Because I was a teacher, I would always tell my children that they should be role models for other people. I did my best to teach them this by being the person that I wanted them to become and just being a good person in my day-to-day life. And to this day I feel that they still have this mindset, which I am very relieved about. 

What does it mean for you to live a meaningful life? (의미있는 인생을 산다는 것은 무엇을 의미합니까?)
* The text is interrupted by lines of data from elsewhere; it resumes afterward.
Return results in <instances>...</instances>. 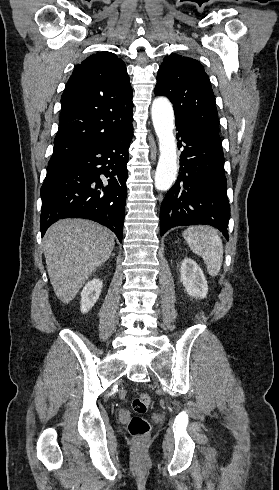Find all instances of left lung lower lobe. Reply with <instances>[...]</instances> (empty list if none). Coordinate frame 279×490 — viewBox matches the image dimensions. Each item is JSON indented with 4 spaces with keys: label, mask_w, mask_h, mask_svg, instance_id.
I'll list each match as a JSON object with an SVG mask.
<instances>
[{
    "label": "left lung lower lobe",
    "mask_w": 279,
    "mask_h": 490,
    "mask_svg": "<svg viewBox=\"0 0 279 490\" xmlns=\"http://www.w3.org/2000/svg\"><path fill=\"white\" fill-rule=\"evenodd\" d=\"M180 171L160 210V234L176 226L210 225L228 240L230 206L219 133L177 121Z\"/></svg>",
    "instance_id": "1"
}]
</instances>
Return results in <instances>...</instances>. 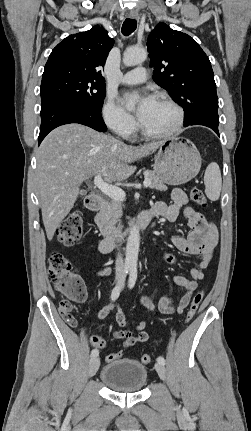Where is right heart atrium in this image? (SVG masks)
I'll return each mask as SVG.
<instances>
[{
    "mask_svg": "<svg viewBox=\"0 0 251 431\" xmlns=\"http://www.w3.org/2000/svg\"><path fill=\"white\" fill-rule=\"evenodd\" d=\"M105 124L123 137H130L136 130L134 118L122 109L112 98H108L102 108Z\"/></svg>",
    "mask_w": 251,
    "mask_h": 431,
    "instance_id": "right-heart-atrium-1",
    "label": "right heart atrium"
}]
</instances>
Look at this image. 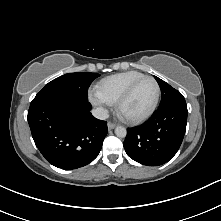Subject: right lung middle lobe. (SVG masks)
Segmentation results:
<instances>
[{
    "label": "right lung middle lobe",
    "instance_id": "dd1d6c3e",
    "mask_svg": "<svg viewBox=\"0 0 221 221\" xmlns=\"http://www.w3.org/2000/svg\"><path fill=\"white\" fill-rule=\"evenodd\" d=\"M100 74L89 72L68 73L62 75L44 86L35 96L31 104L59 96H73L81 99H88V88L92 81Z\"/></svg>",
    "mask_w": 221,
    "mask_h": 221
}]
</instances>
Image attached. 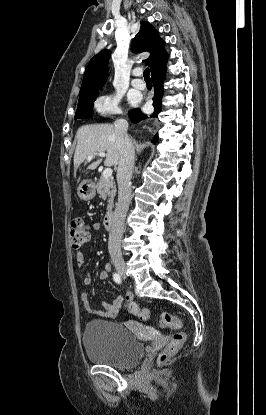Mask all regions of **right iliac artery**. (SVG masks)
Instances as JSON below:
<instances>
[{
  "label": "right iliac artery",
  "instance_id": "obj_1",
  "mask_svg": "<svg viewBox=\"0 0 266 415\" xmlns=\"http://www.w3.org/2000/svg\"><path fill=\"white\" fill-rule=\"evenodd\" d=\"M113 279H114V281H115L117 284H120V283H121V277H120V275H119L118 273H114V274H113Z\"/></svg>",
  "mask_w": 266,
  "mask_h": 415
}]
</instances>
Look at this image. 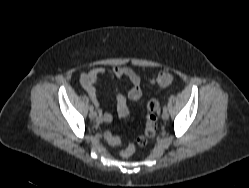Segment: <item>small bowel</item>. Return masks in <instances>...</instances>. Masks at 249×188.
Segmentation results:
<instances>
[{
    "instance_id": "obj_1",
    "label": "small bowel",
    "mask_w": 249,
    "mask_h": 188,
    "mask_svg": "<svg viewBox=\"0 0 249 188\" xmlns=\"http://www.w3.org/2000/svg\"><path fill=\"white\" fill-rule=\"evenodd\" d=\"M101 76H108L112 79L118 80L124 78L127 79L130 82V87L127 91V96L134 102H138L142 98L141 78L133 69L124 66H117L111 70L97 67L81 76V86L86 90V92L89 94L92 101L97 107V121L99 123H109L113 119L112 114L104 112L101 109L100 102L97 98L96 82ZM116 101L119 116L122 118L128 117L130 114V109L127 104L126 96L123 93L116 91Z\"/></svg>"
}]
</instances>
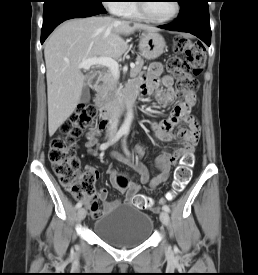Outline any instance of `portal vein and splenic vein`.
<instances>
[{
    "mask_svg": "<svg viewBox=\"0 0 258 275\" xmlns=\"http://www.w3.org/2000/svg\"><path fill=\"white\" fill-rule=\"evenodd\" d=\"M93 65L106 66L110 69L111 73L114 76L117 77L119 75V65L114 59H112L110 57H94V58H89V59L83 60L79 64V68L84 69V70H89L90 67ZM130 67L134 68L135 64L131 63Z\"/></svg>",
    "mask_w": 258,
    "mask_h": 275,
    "instance_id": "1",
    "label": "portal vein and splenic vein"
}]
</instances>
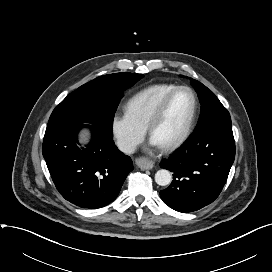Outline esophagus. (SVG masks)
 Listing matches in <instances>:
<instances>
[{
	"mask_svg": "<svg viewBox=\"0 0 272 272\" xmlns=\"http://www.w3.org/2000/svg\"><path fill=\"white\" fill-rule=\"evenodd\" d=\"M135 162H136V165L142 170H149L154 167V163L146 157H140L136 159Z\"/></svg>",
	"mask_w": 272,
	"mask_h": 272,
	"instance_id": "esophagus-1",
	"label": "esophagus"
}]
</instances>
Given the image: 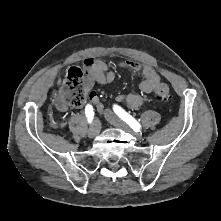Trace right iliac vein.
<instances>
[{"instance_id": "1", "label": "right iliac vein", "mask_w": 221, "mask_h": 221, "mask_svg": "<svg viewBox=\"0 0 221 221\" xmlns=\"http://www.w3.org/2000/svg\"><path fill=\"white\" fill-rule=\"evenodd\" d=\"M100 130H101V123L99 120L96 119L89 130V137L94 138L99 134Z\"/></svg>"}]
</instances>
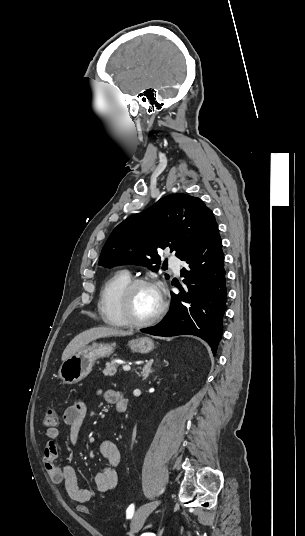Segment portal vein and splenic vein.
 <instances>
[{"label":"portal vein and splenic vein","instance_id":"18ae733b","mask_svg":"<svg viewBox=\"0 0 305 536\" xmlns=\"http://www.w3.org/2000/svg\"><path fill=\"white\" fill-rule=\"evenodd\" d=\"M123 370H125V372H129V370H131L130 366H123Z\"/></svg>","mask_w":305,"mask_h":536}]
</instances>
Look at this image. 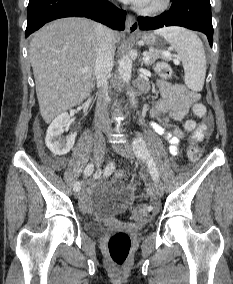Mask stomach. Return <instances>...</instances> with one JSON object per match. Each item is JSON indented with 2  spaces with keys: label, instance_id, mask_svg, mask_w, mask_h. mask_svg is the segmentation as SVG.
I'll use <instances>...</instances> for the list:
<instances>
[{
  "label": "stomach",
  "instance_id": "0dacf381",
  "mask_svg": "<svg viewBox=\"0 0 233 284\" xmlns=\"http://www.w3.org/2000/svg\"><path fill=\"white\" fill-rule=\"evenodd\" d=\"M141 41L150 47H156V50H162L159 45V37L155 33L147 32L140 36Z\"/></svg>",
  "mask_w": 233,
  "mask_h": 284
}]
</instances>
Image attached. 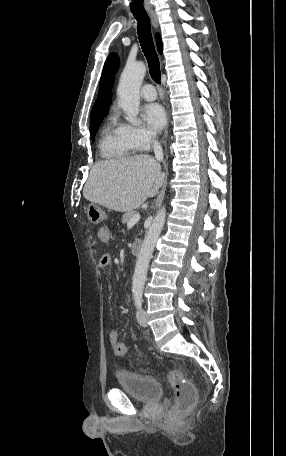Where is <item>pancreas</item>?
<instances>
[{
	"label": "pancreas",
	"mask_w": 286,
	"mask_h": 456,
	"mask_svg": "<svg viewBox=\"0 0 286 456\" xmlns=\"http://www.w3.org/2000/svg\"><path fill=\"white\" fill-rule=\"evenodd\" d=\"M134 214H135V211H133V210L125 213L122 217V223L123 224L128 223Z\"/></svg>",
	"instance_id": "pancreas-1"
}]
</instances>
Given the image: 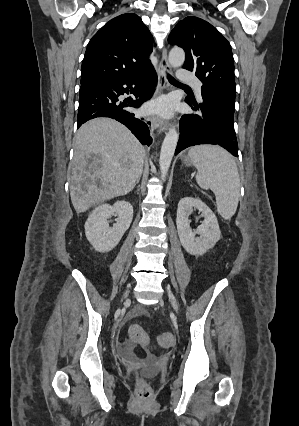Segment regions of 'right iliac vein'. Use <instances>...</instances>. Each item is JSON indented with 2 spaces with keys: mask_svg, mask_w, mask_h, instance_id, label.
Here are the masks:
<instances>
[{
  "mask_svg": "<svg viewBox=\"0 0 299 426\" xmlns=\"http://www.w3.org/2000/svg\"><path fill=\"white\" fill-rule=\"evenodd\" d=\"M128 294H129V290H127V291L124 293L123 298H124V299H126V298L128 297Z\"/></svg>",
  "mask_w": 299,
  "mask_h": 426,
  "instance_id": "right-iliac-vein-1",
  "label": "right iliac vein"
}]
</instances>
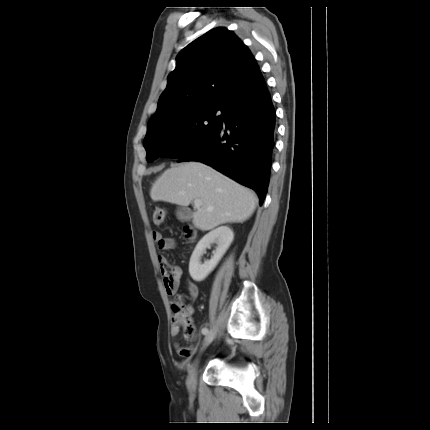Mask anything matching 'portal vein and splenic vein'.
Segmentation results:
<instances>
[{
    "instance_id": "portal-vein-and-splenic-vein-1",
    "label": "portal vein and splenic vein",
    "mask_w": 430,
    "mask_h": 430,
    "mask_svg": "<svg viewBox=\"0 0 430 430\" xmlns=\"http://www.w3.org/2000/svg\"><path fill=\"white\" fill-rule=\"evenodd\" d=\"M194 205L196 208H199L202 205V201L200 199H195L194 200Z\"/></svg>"
}]
</instances>
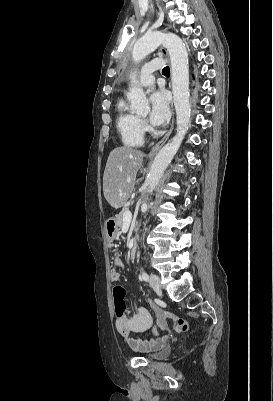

I think you have lived a meaningful life if you have been able to fulfill your goals and desires. I’m still in the progress of working towards that to this day. For example, my main goal right now is to be healthy. I do this by playing tennis every morning reading lots of books, and staying at home as much as possible, especially at this time. My philosophy is that taking care of your body creates the fruit of a meaningful life. When I was younger, my main focus was studying hard in school getting good grades, because that was what my parents wanted. Now I think that being healthy is the best because if I am unwell, I can’t go out and discover the purpose of my existence, I can’t meet and communicate with my children, and I can’t be the best grandparent that I can be to my grandchildren. When my grandchildren say “Grandpa, Grandpa” I want to be able to respond and say “I love you” to them. If I am sick, I can’t do any of that.

I can’t say for sure if I have been able to lead a meaningful life, but I think that I am going in the right direction. I’ve been going towards the goal. What I mean to say is that I don’t have any regrets in my life.

*Gilbert wished to keep his image private, so this is an anonymous photo.